The thing about panic is that it is rational, and best done early and

The thing about fear is that it is rational.

Chugs, J



To: pezz who wrote (19236)6/12/2007 7:36:48 PM
From: TobagoJack  Respond to of 217544
 
Hello Pezz, Last Night's Report:
Sold off some Suncor SU; claiming winnings and recognizing losses was not what the action was about. I am just cutting back the size of the book, anticipating bad stuff happening, and preferring to enjoy the show with less attachment.

All in alignment with the Force that moved me to do as earlier Message 23614357

Chugs, J



To: pezz who wrote (19236)6/13/2007 11:29:31 AM
From: TobagoJack  Read Replies (3) | Respond to of 217544
 
Hello Pezz, Tonight's Report:

Got rid of Impala Platinum, Suncor, a portion of Canadian Oil Sands, all at profit, and some substantial.

The so obtained cash is awaiting orders at USD/CAD, looking perhaps to, at an opportune moment, amble over to Yen/HKD territory.

Continuing to trim back, cut down, pull back, etc, in line with earlier moves Message 23619878

Chugs, J



To: pezz who wrote (19236)7/16/2007 9:18:37 AM
From: TobagoJack  Read Replies (3) | Respond to of 217544
 
Hello Pezz, Today's Actions:

(1) Deposited first of nine monthly checks that will progressively free me from my 2005-mentioned outsized private equity deal.

Given that I feel all assets might be punished relative to cash, the signing of exit deal was an anxiously awaited, eyes wide open, at 4:30 everyday for too many days over the past 2 years. I feel fortunate and hope luck will stay true.

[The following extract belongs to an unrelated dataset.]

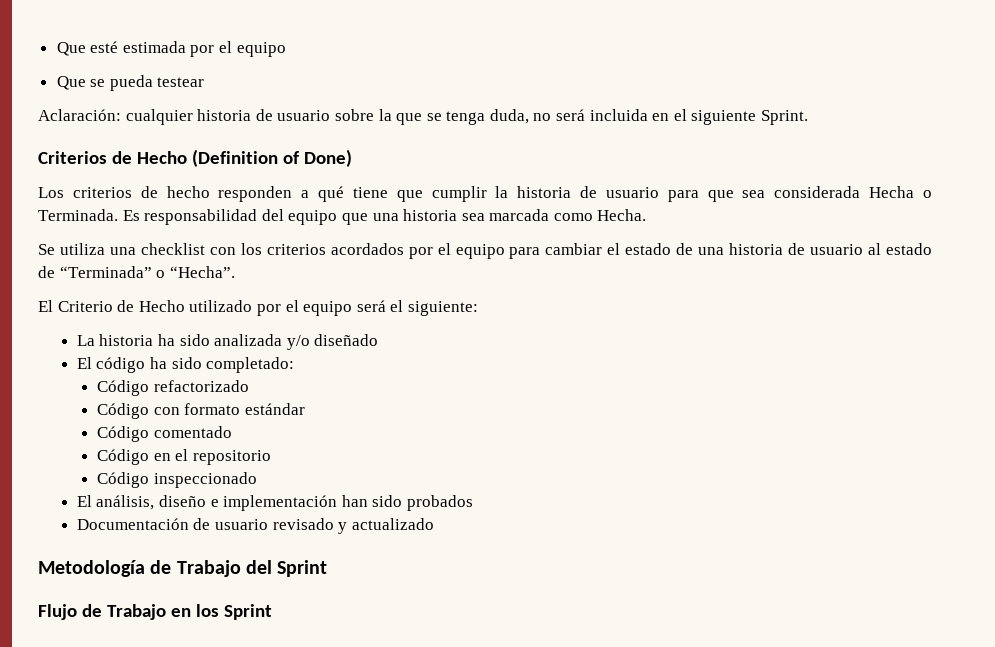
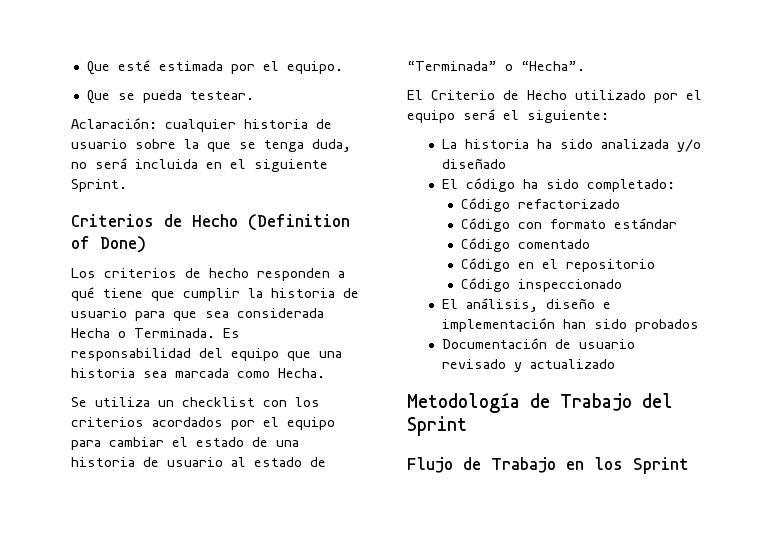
[236,42,286,57] equipo -> [286,61,343,74] equipo.
[157,77,205,87] testear -> [189,91,254,100] testear.
[109,247,136,255] una -> [158,400,174,407] un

Given that I am collecting HK$ on the way out of the deal, the mpney that is in a debt-ly embrace with the for sure to be eventually no-more US$, I am now anxious about the value of the dollar, even as I am unwilling to hedge the US$ proceeds because US$ could well go up as all assets collapse in value.

Decisions are not easy.

(2) Feeling newly robust, I purchased two (2) tranches of finance.yahoo.com coal at HKD 31.95 per share, intending for a LTBH, and will add more should collapse happen.

(3) Feeling renewed friskiness, I bought a hotsie totsie microcap stock @ HK$ 1.54, given that my reflexologist tipped me off to what some of his tycoon clients are machinating. My reflexologist's track record has been good.

I will release the name after my accumulation is done. In the mean time, the name has 11 letters in it, or 9 :0)

I do feel perhaps the market is frothy, because one of reflexologist's client offered to put HK$ 4 mil (US$ 500k) with him to speculate with.

I get the tips because, unlike CB Ilaine and such, I treat people correctly and try to learn from them.